Ein gutes Gespür hat die Stadt offenbar beim Aufstellen des Wirtschaftsplans für den Sportpark bewiesen. Oder einfach nur gut aufgepasst, als der Energiekonzern RWE im Herbst vergangenen Jahres ankündigte, der Aktionärsversammlung vorzuschlagen, eine Dividende von nur einem Euro pro Aktie auszuschütten.

"Wir waren vorsichtig und haben die Einnahmen durch unsere RWE-Aktien auch nur mit einem Euro pro Aktie im Wirtschaftsplan des Sportparks kalkuliert", sagt Finanzdezernent Frank Stein. "Die Nachricht, dass die RWE-Dividende schrumpft, kam nicht als eine Hiobsbotschaft aus heiterem Himmel. Es gab Warnzeichen am Horizont. Wir haben nüchtern abgewägt."

Die Stadt hält 520810 Aktien an RWE, bekommt also bei der Dividenden-Ausschüttung ebenso viel Geld wie sie Aktien hat. Die Summe fließt in den Sportpark. Stein erläutert: "Auf Aktien entfällt eine Kapitalertragssteuer. Wenn jemand gleichzeitig Verluste macht, kann das miteinander verrechnet werden. Bei der Stadt gibt es eine Art steuerlichen Querverbund. Heißt: Gewinnbringende Aktien-Erträge fließen in einen defizitären stätischen Betrieb wie hier etwa den Bäderbetrieb des Sportparks." So könne die Stadt einen steuerlichen Vorteil nutzen. Es müssen von den Aktien-Erträgen keine Steuern abgezogen werden. "Die 520810 Euro sind brutto für netto."

Auch die Erträge aus den Anteilen an der Energieversorgung Leverkusen (EVL) und IT-Dienstleister IVL gehen über den steuerlichen Querverbund an den Sportpark. So werde dort der Liquiditätsbedarf gedeckt, erläutert der Leverkusener Finanzdezernent.

"Bei uns gibt es auch keine Notwendigkeit einer Wertberichtigung. In unserer Bilanz entspricht der Wert der RWE-Aktie 26 Euro, also ungefähr der Höhe des aktuellen Börsenwerts", sagt Stein. "Andere Städte haben da viel größere Probleme. Bei ihnen hat die Aktie auf dem Papier Werte von 80, 90 Euro."
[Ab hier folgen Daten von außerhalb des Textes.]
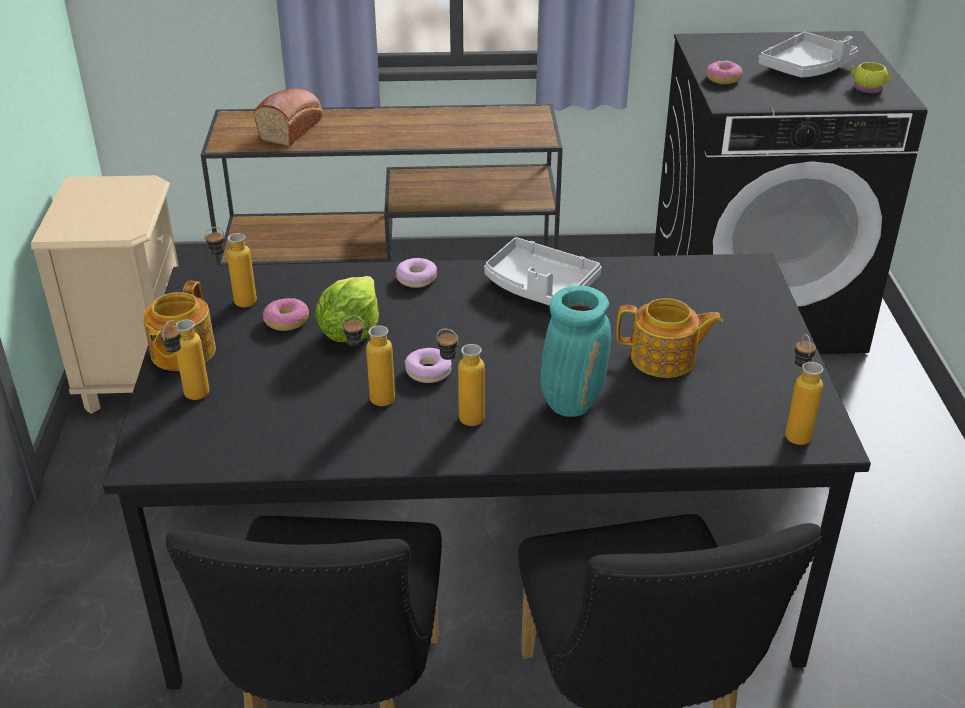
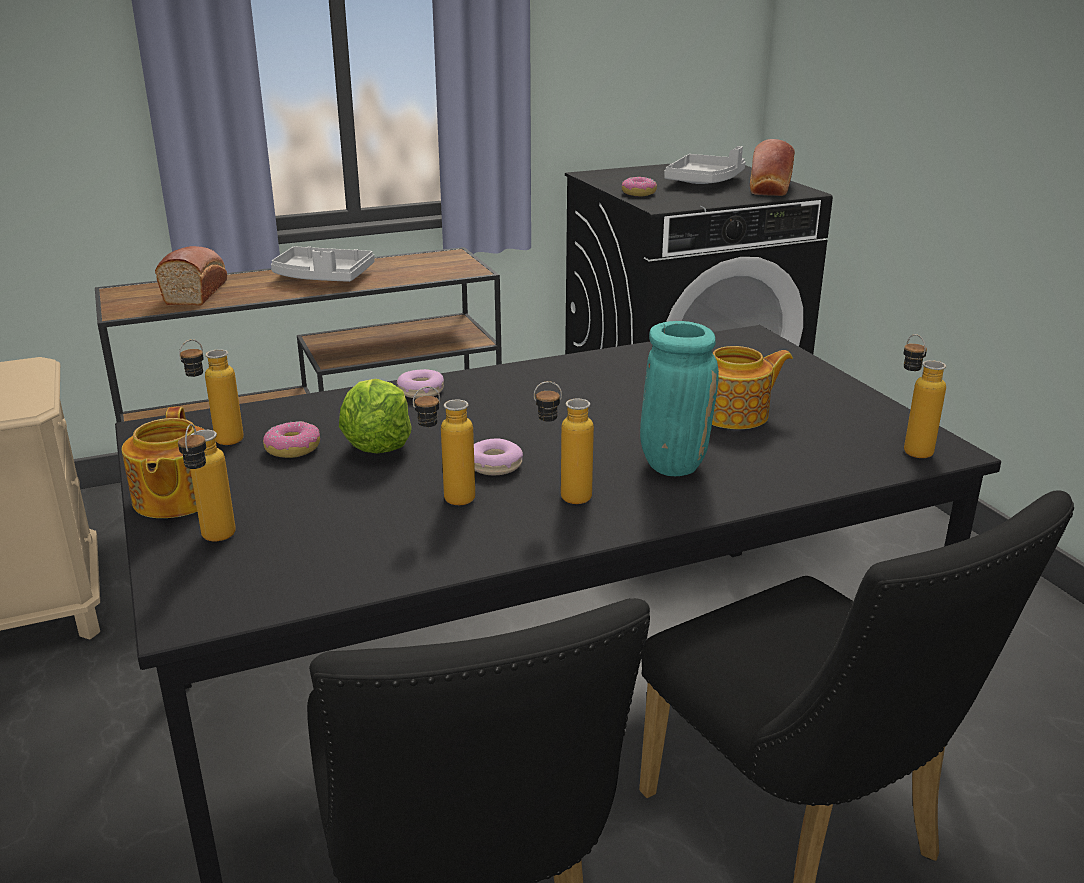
camera: 20 degrees left, 10 degrees down
(539, 287) = (559, 379): grey tray -> grey tray (323, 278)
(867, 89) = (769, 188): yellow mug -> bread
Natürlich "hätten wir eine höhere Dividende gerne mitgenommen", gibt er unumwunden zu. Selbst eine Verdreifachung der Ausschüttung decke nämlich noch nicht den Zuschussbedarf des Sportparks. Aber eine höhere RWE-Dividende sieht der Finanzdezernent in der näheren Zukunft nicht. Im Gegenteil. "Mir fehlt die Fantasie dafür, mir vorzustellen, dass RWE mit einem neuen Geschäftsmodell die Erträge verzeichnen wird können, die es vor ein paar Jahren einmal gab", gesteht Stein. Nachsatz: "Wir erleben derzeit einen grundsätzlichen Umbruch in der Energieversorgung." Stichwort erneuerbare Energien: Kohlekraftwerke etwa seien da im Grunde nicht mehr rentabel zu betreiben.